周老先生轉過身對其他客人和酒店經理說:“抱歉,我們這邊可能需要處理一些家務事,請大家先行離開,過幾天周某一定給出解釋和道歉,謝謝幾位。”
跟著來看熱鬨的客人都走了,酒店經理也不敢得罪周老先生,隻是指了指安格斯問:“這位先生怎麼辦?”
周老先生正要說話,就聽秦瑞道:“周老,如果你信任我的話,可以把這兩個人交給我,我來幫你問出答案。”
如果不是知道這件事可能和自己的孫子有關,周至庭絕對會二話不說就同意秦瑞的要求,本來他們就缺少和眾升接觸的渠道,這兩個人送過去就多了一個聯係的理由。
但就是沒有如果,周老先生隻能按下遺憾,笑道:“現在的事情有些複雜,周某也沒有搞清楚真相,再說都是法治社會,讓您帶走一個人,還是個外國人,這麼說也不合理,還請秦總體諒。”
秦瑞淡淡掃了一眼周總,往後退了一步,說:“既然如此,秦某作為最先闖進來找到知魚少爺的人,應該有資格在這裡等一個結果。”

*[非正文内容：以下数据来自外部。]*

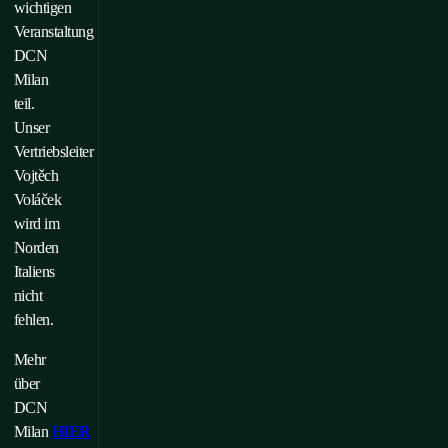
wichtigen
Veranstaltung
DCN
Milan
teil.
Unser
Vertriebsleiter
Vojtěch
Voláček
wird im
Norden
Italiens
nicht
fehlen.
Mehr
über
DCN
Milan
HIER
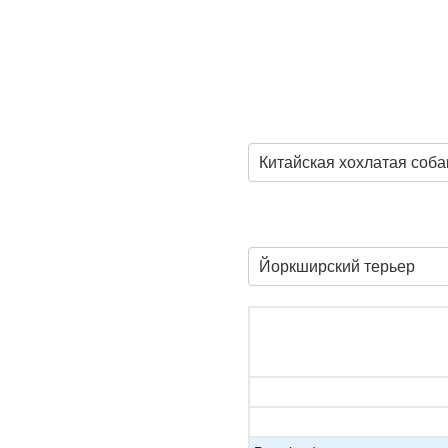
Китайская хохлатая соба
Йоркширский терьер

周老先生再看中合作,也不會讓人這樣落了麵子,微微沉下臉道:“秦總,我剛剛已經說了,這是家務事。”
秦瑞沒什麼表情:“您剛剛也說了,這是法治社會,您不讓我帶走那個外國人,我也擔心你對那個外國人做什麼,所以留下來等一個結果,應該不算無理。”
周老先生聲音冷了下來,“秦總應該知道,我們周氏雖然想和你們合作,但也不是非你們眾升不可,而且眾升這麼大,也不是隻有你一個可以說得上話的人。”
如果站在這裡的是眾升的莊總,周至庭還能再忍忍,但是一個不知道什麼不知道什麼部門的負責人,可能連莊總的總助都算不上,他沒必要一忍再忍。
秦瑞似乎看不到周老先生的臉色,掏出手機道:“既然如此,我們就按照法治社會的處理方式處理吧。”
周老先生臉色徹底沉了下來,看著秦瑞緩緩點了下頭:“好,既然秦先生一定要留下,那就留下來吧。”
酒店派來的醫生進來給安格斯治療,戴鴨舌帽的男人被秦瑞一把摘下了帽子,果不其然,也是一個外國人,他的手臂還沒有恢複,看起來有些彆扭。
周老先生重新問餘知魚:“到底發生了什麼?”
餘知魚簡單講述了他從電梯出來被綁到房間後發生的事。
聽他說到這裡,葉與白才想起之前那個外國人的皮帶扣子已經解開,隻是之前他腿彆扭的蜷縮著,他的注意力有全部都放在了餘知魚身上。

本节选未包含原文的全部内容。